Case Studies and Examples

This is a collection of case studies that demonstrate the application of IAI modules to real-world problems and datasets:

  • Loan Default Risk  Optimal Classification Trees  

    We compare and contrast the interpretability of Optimal Trees against methods for model explanability (LIME/SHAP) using the dataset from the FICO Explainable Machine Learning Challenge.

  • Hepatitis Mortality Prediction  OptImpute    Optimal Classification Trees  

    We use Optimal Trees to make mortality predictions for patients with hepatitis. The dataset contains a large number of missing values, so we examine the performance of the final predictive model under a variety of schemes for handling missing values.

  • Supreme Court Outcomes  Optimal Classification Trees  

    We revisit a case study from The Analytics Edge where CART is used to predict the outcomes of Supreme Court votes. We apply Optimal Trees to the same dataset to investigate the improvement over CART.

  • House Sale Prices  Optimal Regression Trees  

    We use a house price dataset to show when regression trees with constant predictions can be inadequate when there is a strong linear relationship in the data. We show how to build Optimal Regression Trees with linear predictions to improve the model performance and interpretability.

  • Mercedes-Benz Testing  Optimal Feature Selection  

    We compare and contrast Optimal Feature Selection and elastic net regression as methods for conducting feature selection on the Mercedes-Benz Greener Manufacturing Kaggle competition.

  • Turbofan Predictive Maintenance  Optimal Classification Trees    Optimal Survival Trees  

    We study a concrete case of predictive maintenance using Optimal Classification and Survival Trees. We compare our approach to classical models (e.g. XGBoost, CART) and we illustrate how interpretability helps to understand the underlying failure mechanisms.

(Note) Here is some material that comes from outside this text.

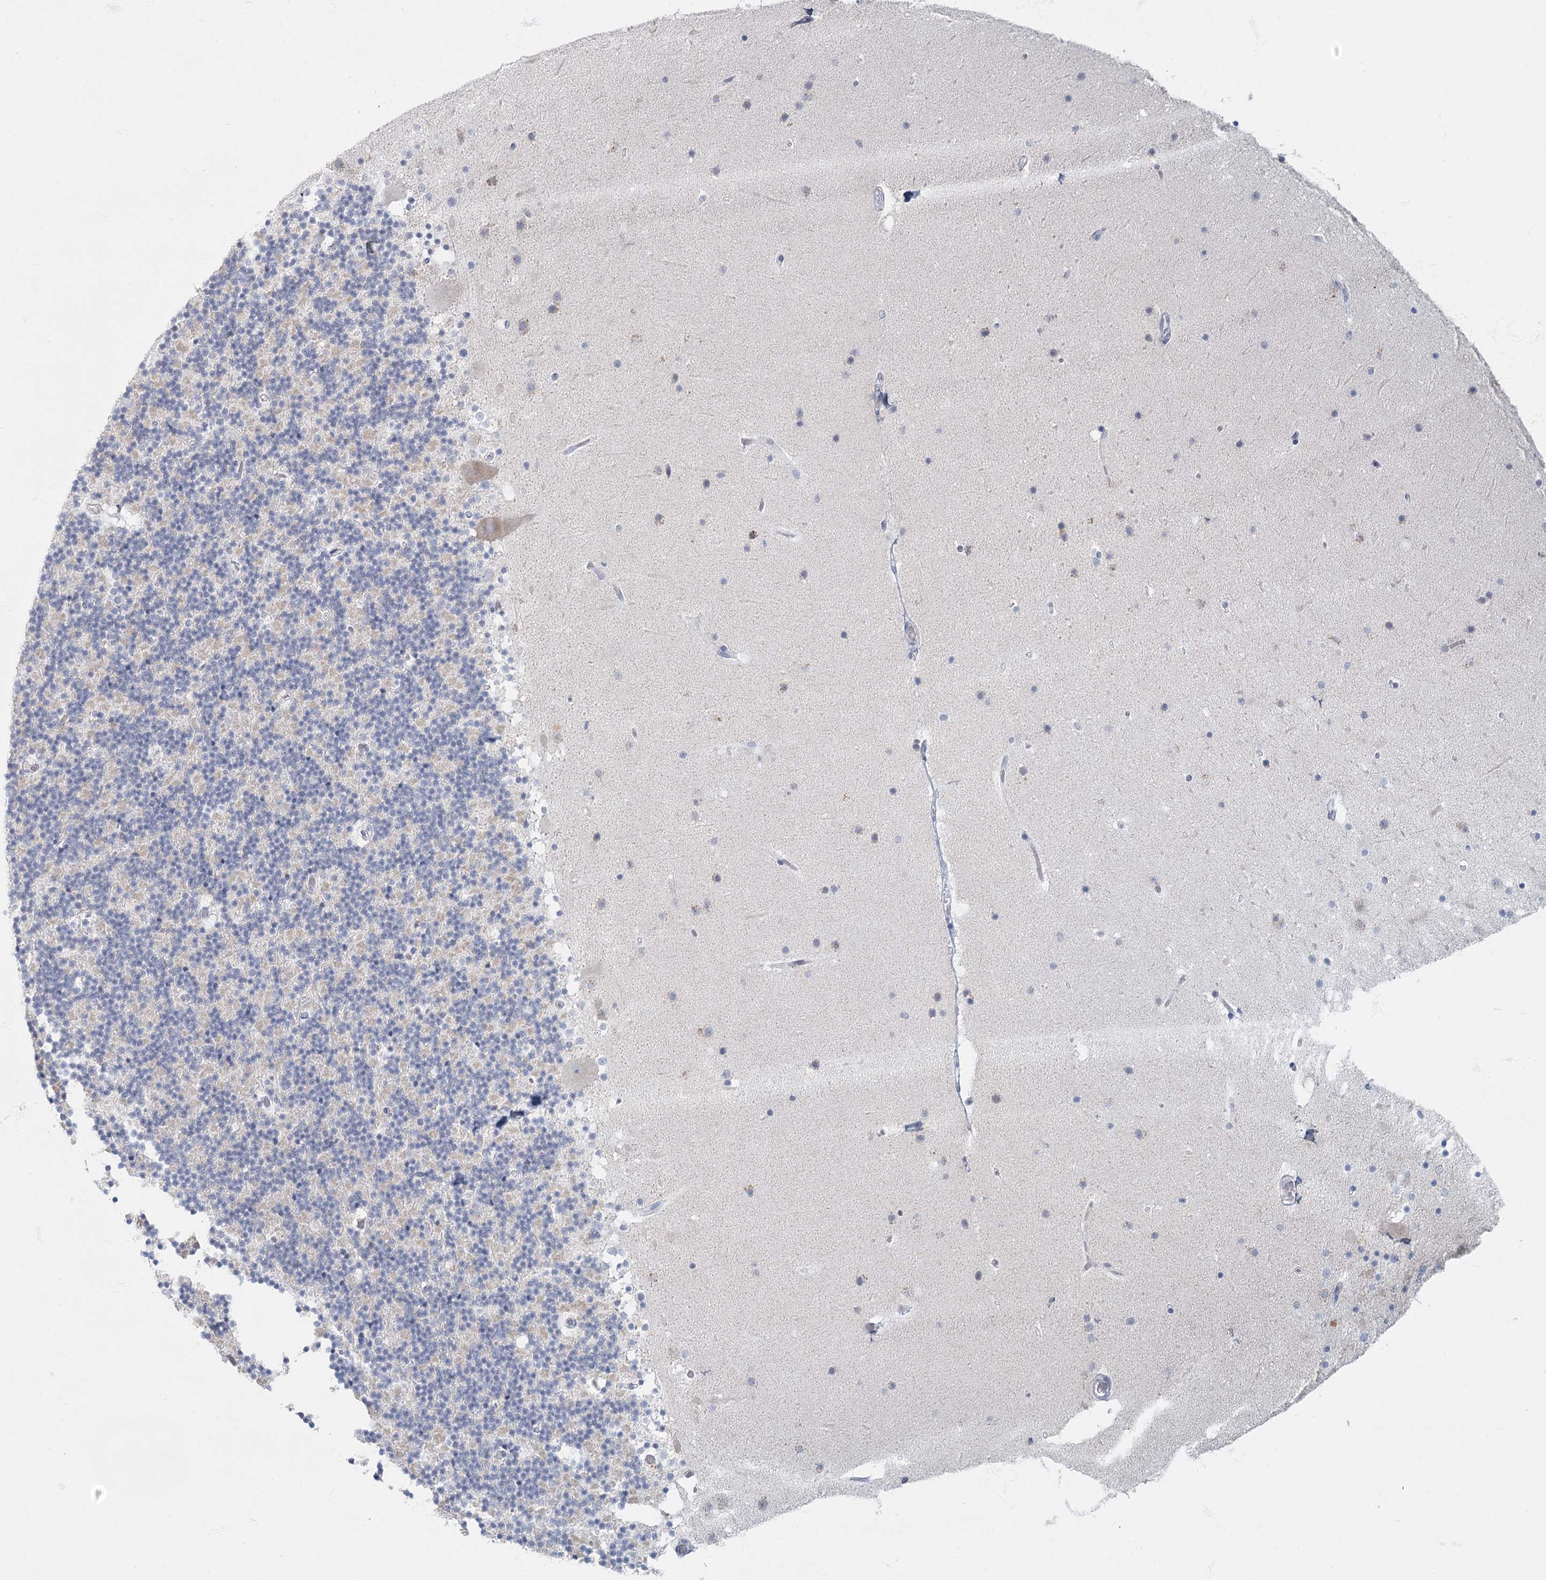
{"staining": {"intensity": "negative", "quantity": "none", "location": "none"}, "tissue": "cerebellum", "cell_type": "Cells in granular layer", "image_type": "normal", "snomed": [{"axis": "morphology", "description": "Normal tissue, NOS"}, {"axis": "topography", "description": "Cerebellum"}], "caption": "The histopathology image demonstrates no significant staining in cells in granular layer of cerebellum.", "gene": "FAM110C", "patient": {"sex": "male", "age": 57}}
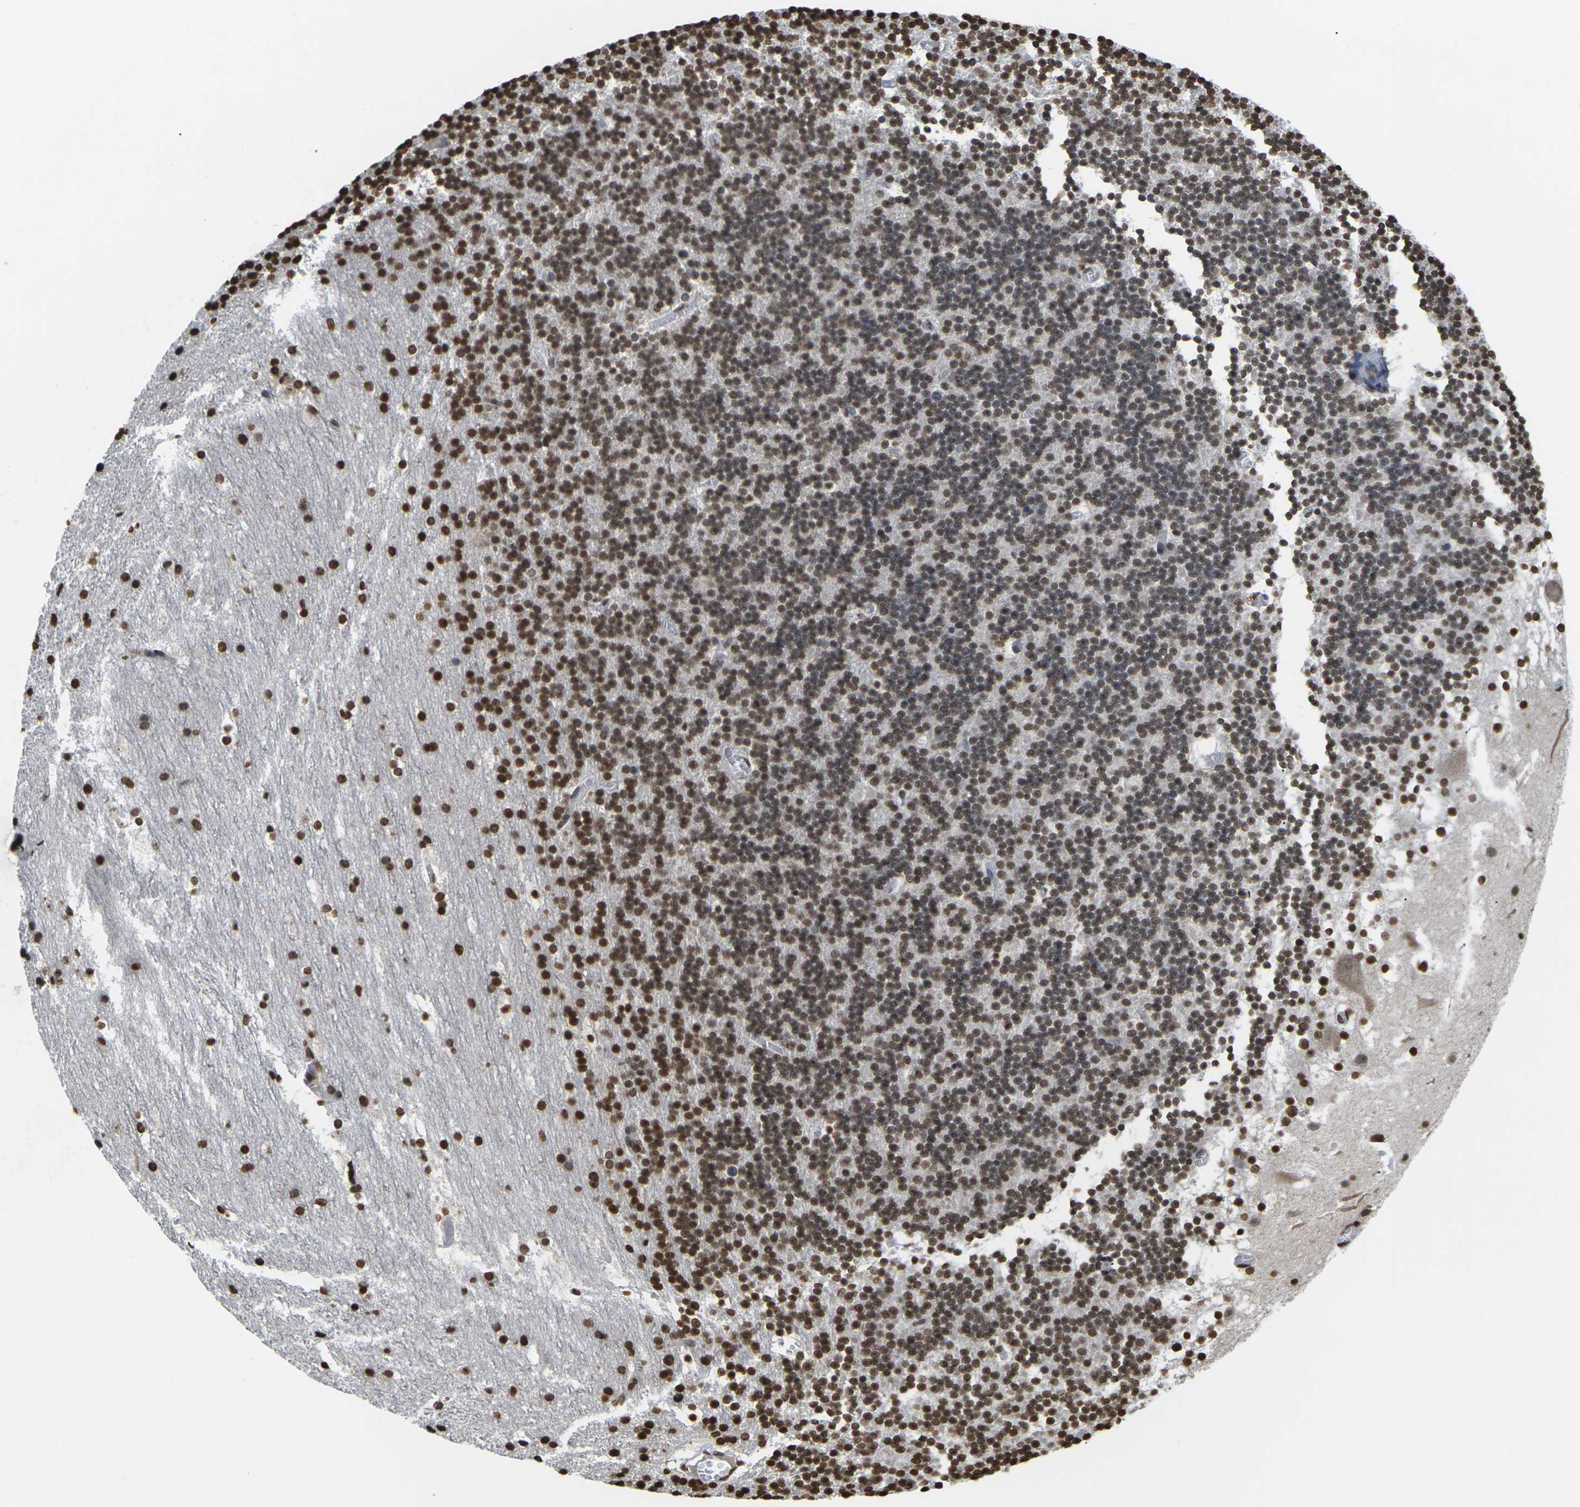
{"staining": {"intensity": "strong", "quantity": "25%-75%", "location": "nuclear"}, "tissue": "cerebellum", "cell_type": "Cells in granular layer", "image_type": "normal", "snomed": [{"axis": "morphology", "description": "Normal tissue, NOS"}, {"axis": "topography", "description": "Cerebellum"}], "caption": "Immunohistochemical staining of normal cerebellum displays high levels of strong nuclear positivity in about 25%-75% of cells in granular layer. The staining was performed using DAB (3,3'-diaminobenzidine), with brown indicating positive protein expression. Nuclei are stained blue with hematoxylin.", "gene": "EMSY", "patient": {"sex": "male", "age": 45}}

  • Online Imputation for Production Pipelines  OptImpute    Optimal Classification Trees  

    We use the breast-cancer dataset as the context to investigate the potential impact of missing data in the online setting, and illustrate some potential remedies such as using Optimal Imputation.

  • Detecting Racial Bias in Jury Selection  Optimal Feature Selection    Optimal Classification Trees  

    We use interpretable methods to investigate the presence of racial biases in jury selection, using data released as part of the 2019 U.S. Supreme Court case "Flowers v. Mississippi".

  • Revenue Optimization for Grocery Pricing  Optimal Prescriptive Trees    Optimal Policy Trees  

    We utilize two prescriptive methods to develop interpretable pricing strategies for grocery items based on demographic information, resulting in an estimated 60-70% lift in revenue.

  • Optimal Prescription for Diabetes Management  Optimal Prescriptive Trees    Optimal Policy Trees  

    We learn an interpretable diabetes management policy from observational data, with various treatment combination and dosing options. We show that Optimal Policy Trees use the data very efficiently and lead to a clinically significant improvement in health outcomes.

  • Interpretable Clustering  Optimal Classification Trees    Optimal Policy Trees  

    We study two ways of using Optimal Trees to identify meaningful clusters from a credit card usage behavior dataset. The first approach consists of training an Optimal Tree to predict the cluster assignments made by a traditional clustering method. The second approach consists of considering the clustering problem as a supervised learning problem by selecting a feature as a relevant target variable to guide the clustering process.

  • Reducing Churn  Reward Estimation    Optimal Policy Trees  

    We demonstrate how to segment customers and prescribe optimal interventions to reduce churn over time. We use Reward Estimation with Survival Outcomes to estimate the counterfactual outcomes, and Optimal Policy Trees to construct cohorts of customers with similar response to interventions and find the optimal pricing policy for each cohort.